The Major League Baseball postseason is well underway with some games taking place during normal work hours.
The Chicago Cubs had their midday National League tiebreaker on a Monday, while Game 3 of Houston Astros-Cleveland Indians in the American League Division Series also was a mid-afternoon start. Games happening early in the day has both hurt and helped workplaces nationwide.
When sporting events occur during work hours, employers could face productivity issues, which can include employees calling in sick, leaving early or arriving late. But there’s an opportunity to flip that thinking and use such events as an employee engagement and retention tool.
Joyce Maroney, executive director of the Workforce Institute at workforce management software company Kronos Inc., studies workplace issues and ways to manage and engage workers. Maroney said one of the ways employers can avoid these issues is by making the sporting event available in the office, whether on TV in a break room or conference room, or an office-watch party with food provided.
“It can definitely be a tool to stimulate camaraderie, just as would be departments having gatherings during the holiday season, or doing a charity event together,” Maroney said. “All these things engage people at work and can make people feel like they’re part of something that’s a little bigger than just getting the job done.”

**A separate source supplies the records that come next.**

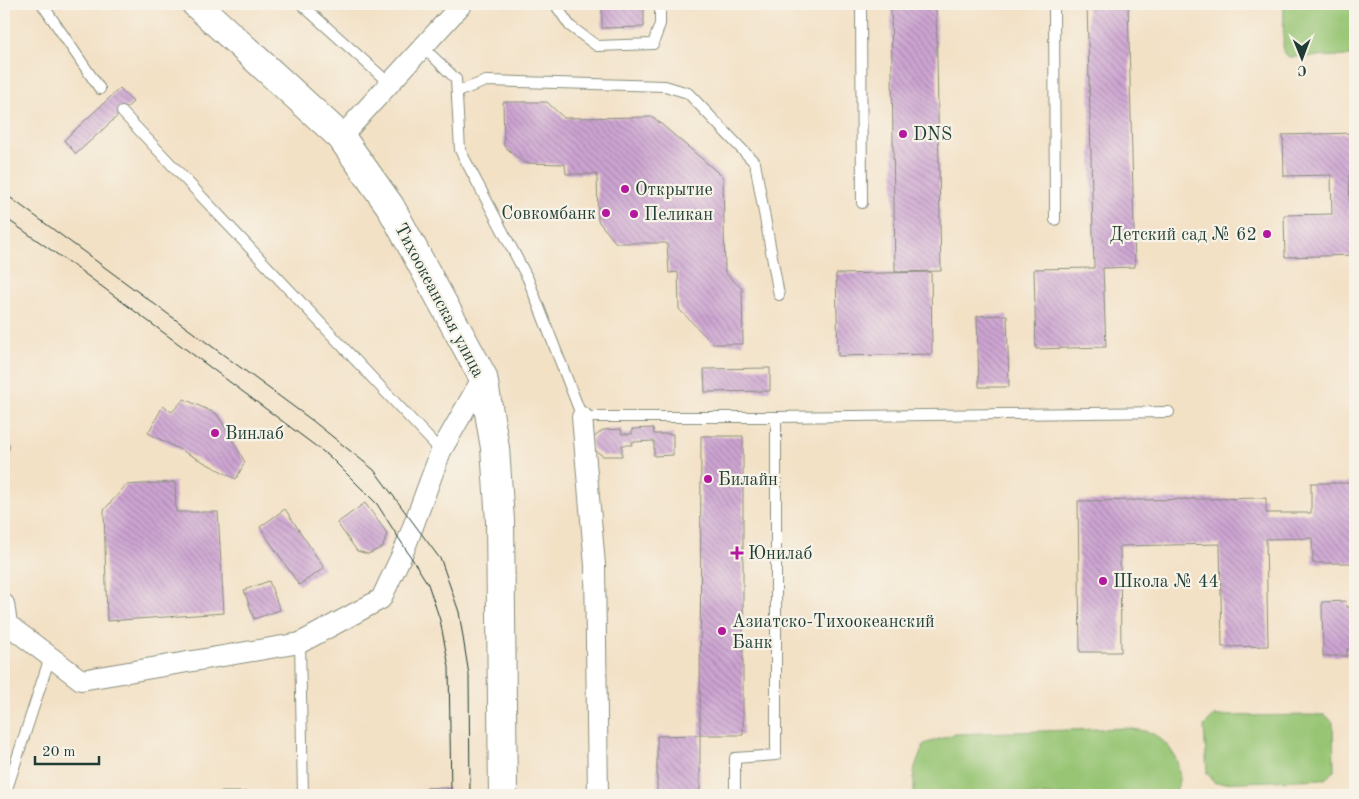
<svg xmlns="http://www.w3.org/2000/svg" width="1359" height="799" font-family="'Old Standard TT',serif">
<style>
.grass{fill:#97c573;stroke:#5b8154}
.building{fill:url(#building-back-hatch)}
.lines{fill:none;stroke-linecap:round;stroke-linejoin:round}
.lane-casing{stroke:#898f7d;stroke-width:12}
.street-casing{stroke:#898f7d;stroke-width:22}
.primary-casing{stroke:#898f7d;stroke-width:30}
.lane{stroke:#fff;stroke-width:10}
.street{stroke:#fff;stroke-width:20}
.primary{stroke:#fff;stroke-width:28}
.tram{stroke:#1f3d34;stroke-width:1}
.poi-dot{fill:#b5179e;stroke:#f7f3e8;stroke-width:2}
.labels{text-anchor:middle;stroke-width:4.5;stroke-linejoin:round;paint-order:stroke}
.poi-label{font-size:18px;fill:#1f3d34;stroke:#f7f3e8;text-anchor:start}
.street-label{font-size:18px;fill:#1f3d34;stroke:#f7f3e8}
</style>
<defs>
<pattern id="building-back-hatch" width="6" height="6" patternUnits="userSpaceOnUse" patternTransform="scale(1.25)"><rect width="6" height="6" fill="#cda4d2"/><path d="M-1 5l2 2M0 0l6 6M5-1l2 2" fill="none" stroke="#a687ab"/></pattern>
</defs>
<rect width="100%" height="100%" fill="#f7f3e8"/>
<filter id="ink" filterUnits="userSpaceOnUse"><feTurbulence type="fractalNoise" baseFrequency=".02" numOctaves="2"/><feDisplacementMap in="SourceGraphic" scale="10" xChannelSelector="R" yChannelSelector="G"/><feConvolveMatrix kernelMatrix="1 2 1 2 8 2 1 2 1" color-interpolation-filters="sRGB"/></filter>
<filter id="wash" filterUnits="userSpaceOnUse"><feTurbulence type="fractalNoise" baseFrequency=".0096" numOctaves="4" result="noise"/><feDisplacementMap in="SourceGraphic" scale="20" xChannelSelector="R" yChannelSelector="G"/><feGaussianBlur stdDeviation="1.12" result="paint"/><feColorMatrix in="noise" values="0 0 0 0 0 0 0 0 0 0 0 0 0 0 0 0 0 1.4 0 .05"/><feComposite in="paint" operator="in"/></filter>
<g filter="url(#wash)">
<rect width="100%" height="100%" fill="#f3e1c6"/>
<g class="grass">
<polygon points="1284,4 1355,4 1355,56 1289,57 1283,52"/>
<polygon points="1325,715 1333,722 1334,771 1325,779 1215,783 1207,773 1204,726 1214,716"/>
<path d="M1127 728C1135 730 1144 730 1151 733 1174 744 1187 772 1174 795H914V770L924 744 954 734Z"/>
</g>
<g id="blocks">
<g class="building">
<polygon points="602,4 644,4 644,27 602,28"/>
<polygon points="891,4 936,4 941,271 895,272"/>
<polygon points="1087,4 1128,4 1135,267 1103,268 1106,347 1036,349 1034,269 1094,268"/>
<polygon points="120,88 133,102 76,154 64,140"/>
<polygon points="503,102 547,102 564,118 653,117 723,177 725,273 742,289 743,344 713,344 679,309 678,272 669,273 667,243 616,243 598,221 597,174 566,174 565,164 524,163 504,146"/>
<polygon points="1355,133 1355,175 1349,175 1350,214 1355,214 1355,255 1285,257 1284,215 1332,214 1331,175 1284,176 1283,135"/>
<polygon points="931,272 932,354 838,356 836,274"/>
<polygon points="1007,315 1009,387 979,387 977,316"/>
<polygon points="770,368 770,391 705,392 704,369"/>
<polygon points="184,399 217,414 245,462 236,479 148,433 163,406 172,412"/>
<polygon points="653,428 654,434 673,434 673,455 654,456 654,441 632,442 632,445 622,445 622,456 603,456 592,448 592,439 603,430 621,429 622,434 632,434 632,429"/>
<polygon points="701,436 743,436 743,735 700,735"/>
<polygon points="175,482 176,512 218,512 224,613 107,621 104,510 126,485"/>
<polygon points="1311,483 1355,483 1355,563 1313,563 1312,538 1266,539 1268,646 1222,647 1220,544 1120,546 1121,652 1080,652 1078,501 1266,498 1266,513 1311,513"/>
<polygon points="365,503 387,533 383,547 368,554 357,551 337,523"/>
<polygon points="285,509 324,568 299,585 260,527"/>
<polygon points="269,581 280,610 254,619 244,590"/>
<polygon points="1346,601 1347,607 1355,607 1355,649 1347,649 1347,656 1323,656 1322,602"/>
<polygon points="700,735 700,795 657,795 657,736"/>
<polygon points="426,788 448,788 449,795 426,795"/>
<rect x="220" y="792" width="40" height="3"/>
</g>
</g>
</g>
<g filter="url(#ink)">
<use href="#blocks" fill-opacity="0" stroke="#898f7d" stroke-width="1"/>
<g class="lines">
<defs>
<g id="lane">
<polyline points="42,4 100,89"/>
<polyline points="301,4 390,84"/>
<polyline points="555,4 570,26 597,46 653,44 660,24 660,4"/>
<polyline points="861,4 862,203"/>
<polyline points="1054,4 1055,220"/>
<polyline points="424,48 456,79 460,150 528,279 582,417 776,417 1169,412"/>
<polyline points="457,92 486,81 665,86 688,93 755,163 779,295"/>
<polyline points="122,112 441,451"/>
<polyline points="4,446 4,447"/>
<polyline points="300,643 303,795"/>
<polyline points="5,795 50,657"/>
<polyline points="735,795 735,758 776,755 776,417"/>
</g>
<g id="street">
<polyline points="341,137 462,4"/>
<polyline points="582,417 595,565 598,795"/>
<polyline points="4,604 7,624 81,680 300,643 381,599 405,548 441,451 483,377"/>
</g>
<polyline id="primary" points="196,4 341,137 390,206 483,377 495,448 500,521 503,795"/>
</defs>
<use href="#lane" class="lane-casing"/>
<use href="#street" class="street-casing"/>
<use href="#primary" class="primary-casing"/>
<use href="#lane" class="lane"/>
<use href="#street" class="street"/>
<use href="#primary" class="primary"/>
<g class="tram">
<polyline points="4,193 313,421 374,470 441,560 459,612 469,675 470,795"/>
<polyline points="4,217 81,271 329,456 377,504 428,584 440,620 449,667 451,795"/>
</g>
</g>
</g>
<g class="poi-dot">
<circle cx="903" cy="134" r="5"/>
<circle cx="625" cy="189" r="5"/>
<circle cx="606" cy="213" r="5"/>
<circle cx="634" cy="214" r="5"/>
<circle cx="1267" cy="234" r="5"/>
<circle cx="215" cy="433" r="5"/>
<circle cx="708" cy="479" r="5"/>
<path d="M734.5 545.5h5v5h5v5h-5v5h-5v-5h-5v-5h5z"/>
<circle cx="1103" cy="581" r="5"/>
<circle cx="722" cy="631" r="5"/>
</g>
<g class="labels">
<g class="poi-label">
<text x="913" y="140">DNS</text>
<text x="635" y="195">Открытие</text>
<text x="596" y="219" text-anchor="end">Совкомбанк</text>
<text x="644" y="220">Пеликан</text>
<text x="1257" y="240" text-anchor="end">Детский сад № 62</text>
<text x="225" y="439">Винлаб</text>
<text x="718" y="485">Билайн</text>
<text x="748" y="559">Юнилаб</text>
<text x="1113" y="587">Школа № 44</text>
<text x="732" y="627">Азиатско-Тихоокеанский<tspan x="732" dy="21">Банк</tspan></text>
</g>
<g class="street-label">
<text transform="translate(440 300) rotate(62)" y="6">Тихоокеанская улица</text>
</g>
</g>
<rect width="1359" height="799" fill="none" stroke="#f7f3e8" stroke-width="20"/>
<g transform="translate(1302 58) rotate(179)" stroke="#f7f3e8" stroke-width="4" paint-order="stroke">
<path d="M0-4L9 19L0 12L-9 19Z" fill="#1f3d34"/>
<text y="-8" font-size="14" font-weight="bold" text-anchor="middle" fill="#1f3d34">С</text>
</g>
<path d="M35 756v8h64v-8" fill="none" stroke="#1f3d34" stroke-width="2.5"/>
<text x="42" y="756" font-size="15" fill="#1f3d34" stroke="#f7f3e8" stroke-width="4" paint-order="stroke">20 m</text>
</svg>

Maroney may be onto something.
A survey conducted in March 2018 by employee and recruitment agency Randstad U.S. said 79 percent of employees believe sporting events in the office “greatly improves their levels of engagement at work.” In the same study, 73 percent of workers say they look forward to going to work more when they participate in office sports bracket contests like college basketball’s March Madness tournament. Also, a 2017 study conducted by employee time-management app TSheets found that 68 percent of employees said watching games increases or has no effect on their productivity.
Chicago-based staffing and recruiting firm LaSalle Network embraces sports in its office. The big sporting events they consider as employee engagement and retention tools in the workplace are March Madness, the Olympics and the World Cup soccer.
Founder and CEO Tom Gimbel said doing this has resulted in better relationships with fellow employees and clients as they have a viewing party for the annual March Madness tournament.
“It empowers employees because they don’t have to sneak around to participate in something they enjoy,” Gimbel said. “It also makes our clients feel valued. We want them to know we appreciate our relationships with them. It helps builds trust.”
The Super Bowl, arguably the biggest U.S.-based sporting event every year, normally attracts over 100 million viewers annually. Even those who don’t consider themselves sports fans watch the Big Game.
Research conducted before this year’s Super Bowl by the Workforce Institute at Kronos and Mucinex found that nearly 14 million employed Americans planned to call out of work after watching the game. Another 25 percent of working Americans, 38.5 million people, said the Monday after the Super Bowl should be considered a national holiday.
Gimbel said companies that attempt to “squash the fun and energy” coming from a big sporting event are missing out on a great opportunity to engage their staff.
Looking at the current state of Chicago’s core sports teams right now, Gimbel might be planning a little something for his firm in February.
“We’re not ruling out anything for the Super Bowl,” Gimbel said. “If the [Chicago] Bears make it, who knows what we’ll do?”